Tadeusz Borowski: This Way for the Gas, Ladies and Gentlemen
- In the example I have chosen to share, the narrator is describing the process of unloading the incoming prisoners and cleaning out the cattle cars that brought them there. Borowski goes into great detail concerning the horrors that these innocent people faced upon entering the Concentration Camp, but one aspect of these events immediately stood out upon reading this portion of the story. There was a young girl with one leg that was being carried by the SS guards not to the camp or gas chambers, but straight to the crematorium. As is written in the book, “Several other men are carrying a small girl with only one leg. They hold her by the arms and the one leg. Tears are running down her face and she whispers faintly: “Sir, it hurts, it hurts . . . ” They throw her on the truck on top of the corpses. She will burn alive along with them (12).” Instead of giving this disabled girl the slightest bit of compassion or even having the decency of treating her like everyone else, she gets singled out and subjected to the cruelest punishment of them all.
- Of all the terrible things described throughout the course of the book, this stuck with me the most because I could not get this horrible image out of my head. How could people treat another human being with such savagery? At least the other prisoners thought they had a chance of survival, but this disabled girl is simply tossed on top of the already burned corpses as If she was a piece of garbage. While those that were gassed died quickly and painlessly, this person was forced to suffer an unimaginable amount of suffering. Instead of granting this less able girl pity or mercy, the Nazis decided to drag out her inevitable death.
- This example is cited early on in the story and shows just how terrible humans were treated when they were transported to the Concentration Camps. If I were to see someone with a missing limb, it would be natural to feel bad and express sympathy towards their plight. However, the Nazis sought to subject this poor girl to even worse treatment than her fellow prisoners. They could not let her die in peace like everyone else? They had to make her ride along other corpses and get burned alive? The fact that something like this occurred proved to me that the Nazis were simply looking to make the incoming prisoners experience as much pain and suffering as possible.

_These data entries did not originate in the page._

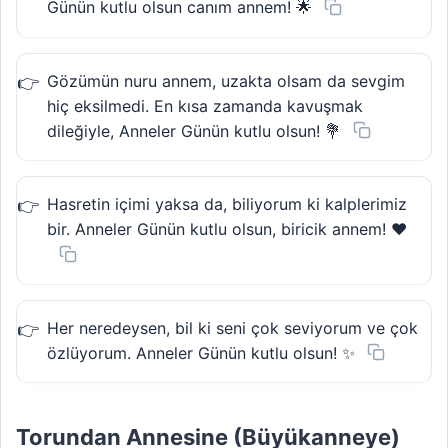
Günün kutlu olsun canım annem! 🌟
Gözümün nuru annem, uzakta olsam da sevgim
hiç eksilmedi. En kısa zamanda kavuşmak
dileğiyle, Anneler Günün kutlu olsun! 💐
Hasretin içimi yaksa da, biliyorum ki kalplerimiz
bir. Anneler Günün kutlu olsun, biricik annem! ❤️
Her neredeysen, bil ki seni çok seviyorum ve çok
özlüyorum. Anneler Günün kutlu olsun! ✨
Torundan Annesine (Büyükanneye)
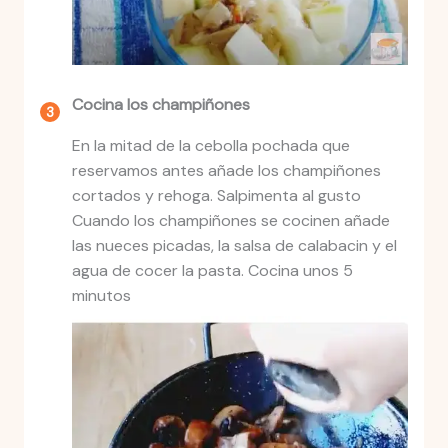
Cocina los champiñones
En la mitad de la cebolla pochada que
reservamos antes añade los champiñones
cortados y rehoga. Salpimenta al gusto
Cuando los champiñones se cocinen añade
las nueces picadas, la salsa de calabacin y el
agua de cocer la pasta. Cocina unos 5
minutos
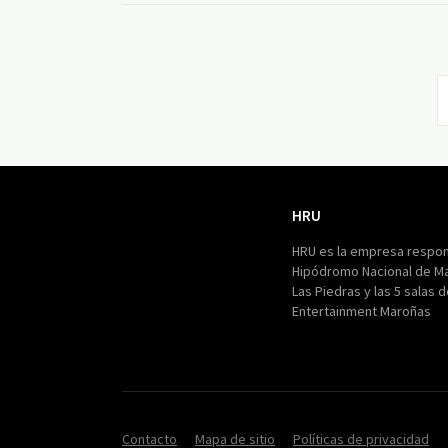
HRU
HRU
HRU es la empresa respon
Hipódromo Nacional de M
Las Piedras y las 5 salas 
Entertainment Maroñas
Contacto
Mapa de sitio
Políticas de privacidad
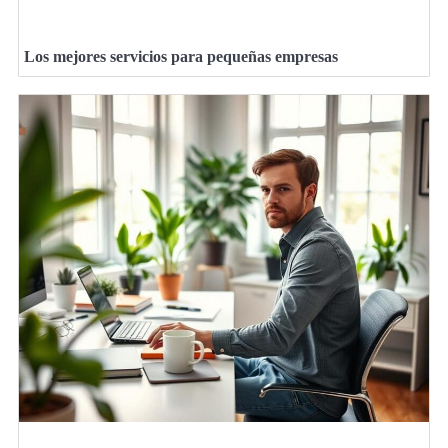
Los mejores servicios para pequeñas empresas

- Were the SS guards victims of the Nazis forced into work as many of them claim? Or did they receive pleasure in doling out the maximum amount of human suffering that they possibly could?
Sam,
I agree with you that the example you cite is one of the most painful examples of inhumanity in the story. If I understand you correctly, the question you are asking is about the culpability of the people like the narrator who were ordered to do cruel things to other prisoners. I think that’s one of the central issues that the story is grappling with. The narrator is aware of his lack of compassion for the new arrivals and wonders what that means about his own morality. Why do you think he feels the way he does and doesn’t feel sorry for the people who are being sent to their deaths?